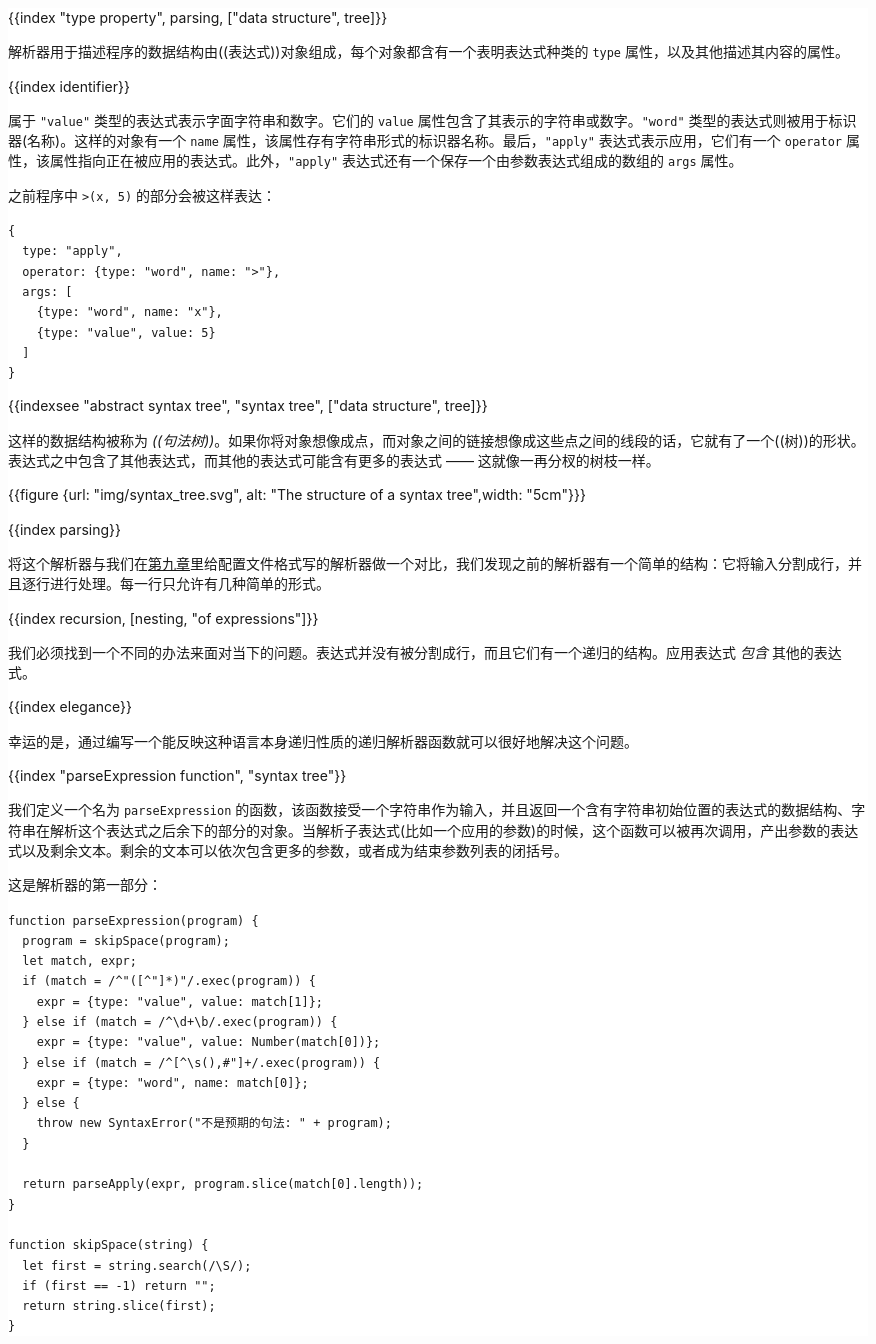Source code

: {{index "type property", parsing, ["data structure", tree]}}

解析器用于描述程序的数据结构由((表达式))对象组成，每个对象都含有一个表明表达式种类的 `type` 属性，以及其他描述其内容的属性。

{{index identifier}}

属于 `"value"` 类型的表达式表示字面字符串和数字。它们的 `value` 属性包含了其表示的字符串或数字。`"word"` 类型的表达式则被用于标识器(名称)。这样的对象有一个 `name` 属性，该属性存有字符串形式的标识器名称。最后，`"apply"` 表达式表示应用，它们有一个 `operator` 属性，该属性指向正在被应用的表达式。此外，`"apply"` 表达式还有一个保存一个由参数表达式组成的数组的 `args` 属性。

之前程序中 `>(x, 5)` 的部分会被这样表达：

```{lang: "application/json"}
{
  type: "apply",
  operator: {type: "word", name: ">"},
  args: [
    {type: "word", name: "x"},
    {type: "value", value: 5}
  ]
}
```

{{indexsee "abstract syntax tree", "syntax tree", ["data structure", tree]}}

这样的数据结构被称为 _((句法树))_。如果你将对象想像成点，而对象之间的链接想像成这些点之间的线段的话，它就有了一个((树))的形状。表达式之中包含了其他表达式，而其他的表达式可能含有更多的表达式 —— 这就像一再分杈的树枝一样。

{{figure {url: "img/syntax_tree.svg", alt: "The structure of a syntax tree",width: "5cm"}}}

{{index parsing}}

将这个解析器与我们在[第九章](regexp#ini)里给配置文件格式写的解析器做一个对比，我们发现之前的解析器有一个简单的结构：它将输入分割成行，并且逐行进行处理。每一行只允许有几种简单的形式。

{{index recursion, [nesting, "of expressions"]}}

我们必须找到一个不同的办法来面对当下的问题。表达式并没有被分割成行，而且它们有一个递归的结构。应用表达式 _包含_ 其他的表达式。

{{index elegance}}

幸运的是，通过编写一个能反映这种语言本身递归性质的递归解析器函数就可以很好地解决这个问题。

{{index "parseExpression function", "syntax tree"}}

我们定义一个名为 `parseExpression` 的函数，该函数接受一个字符串作为输入，并且返回一个含有字符串初始位置的表达式的数据结构、字符串在解析这个表达式之后余下的部分的对象。当解析子表达式(比如一个应用的参数)的时候，这个函数可以被再次调用，产出参数的表达式以及剩余文本。剩余的文本可以依次包含更多的参数，或者成为结束参数列表的闭括号。

这是解析器的第一部分：

```{includeCode: true}
function parseExpression(program) {
  program = skipSpace(program);
  let match, expr;
  if (match = /^"([^"]*)"/.exec(program)) {
    expr = {type: "value", value: match[1]};
  } else if (match = /^\d+\b/.exec(program)) {
    expr = {type: "value", value: Number(match[0])};
  } else if (match = /^[^\s(),#"]+/.exec(program)) {
    expr = {type: "word", name: match[0]};
  } else {
    throw new SyntaxError("不是预期的句法: " + program);
  }

  return parseApply(expr, program.slice(match[0].length));
}

function skipSpace(string) {
  let first = string.search(/\S/);
  if (first == -1) return "";
  return string.slice(first);
}
```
========
## BRIEF
From the first line to the last, retype the data exactly, but omit every image.

## WRITTEN REPLY
Source code

: {{index "type property", parsing, ["data structure", tree]}}

解析器用于描述程序的数据结构由((表达式))对象组成，每个对象都含有一个表明表达式种类的 `type` 属性，以及其他描述其内容的属性。

{{index identifier}}

属于 `"value"` 类型的表达式表示字面字符串和数字。它们的 `value` 属性包含了其表示的字符串或数字。`"word"` 类型的表达式则被用于标识器(名称)。这样的对象有一个 `name` 属性，该属性存有字符串形式的标识器名称。最后，`"apply"` 表达式表示应用，它们有一个 `operator` 属性，该属性指向正在被应用的表达式。此外，`"apply"` 表达式还有一个保存一个由参数表达式组成的数组的 `args` 属性。

之前程序中 `>(x, 5)` 的部分会被这样表达：

```{lang: "application/json"}
{
  type: "apply",
  operator: {type: "word", name: ">"},
  args: [
    {type: "word", name: "x"},
    {type: "value", value: 5}
  ]
}
```

{{indexsee "abstract syntax tree", "syntax tree", ["data structure", tree]}}

这样的数据结构被称为 _((句法树))_。如果你将对象想像成点，而对象之间的链接想像成这些点之间的线段的话，它就有了一个((树))的形状。表达式之中包含了其他表达式，而其他的表达式可能含有更多的表达式 —— 这就像一再分杈的树枝一样。

{{figure {url: "img/syntax_tree.svg", alt: "The structure of a syntax tree",width: "5cm"}}}

{{index parsing}}

将这个解析器与我们在[第九章](regexp#ini)里给配置文件格式写的解析器做一个对比，我们发现之前的解析器有一个简单的结构：它将输入分割成行，并且逐行进行处理。每一行只允许有几种简单的形式。

{{index recursion, [nesting, "of expressions"]}}

我们必须找到一个不同的办法来面对当下的问题。表达式并没有被分割成行，而且它们有一个递归的结构。应用表达式 _包含_ 其他的表达式。

{{index elegance}}

幸运的是，通过编写一个能反映这种语言本身递归性质的递归解析器函数就可以很好地解决这个问题。

{{index "parseExpression function", "syntax tree"}}

我们定义一个名为 `parseExpression` 的函数，该函数接受一个字符串作为输入，并且返回一个含有字符串初始位置的表达式的数据结构、字符串在解析这个表达式之后余下的部分的对象。当解析子表达式(比如一个应用的参数)的时候，这个函数可以被再次调用，产出参数的表达式以及剩余文本。剩余的文本可以依次包含更多的参数，或者成为结束参数列表的闭括号。

这是解析器的第一部分：

```{includeCode: true}
function parseExpression(program) {
  program = skipSpace(program);
  let match, expr;
  if (match = /^"([^"]*)"/.exec(program)) {
    expr = {type: "value", value: match[1]};
  } else if (match = /^\d+\b/.exec(program)) {
    expr = {type: "value", value: Number(match[0])};
  } else if (match = /^[^\s(),#"]+/.exec(program)) {
    expr = {type: "word", name: match[0]};
  } else {
    throw new SyntaxError("不是预期的句法: " + program);
  }

  return parseApply(expr, program.slice(match[0].length));
}

function skipSpace(string) {
  let first = string.search(/\S/);
  if (first == -1) return "";
  return string.slice(first);
}
```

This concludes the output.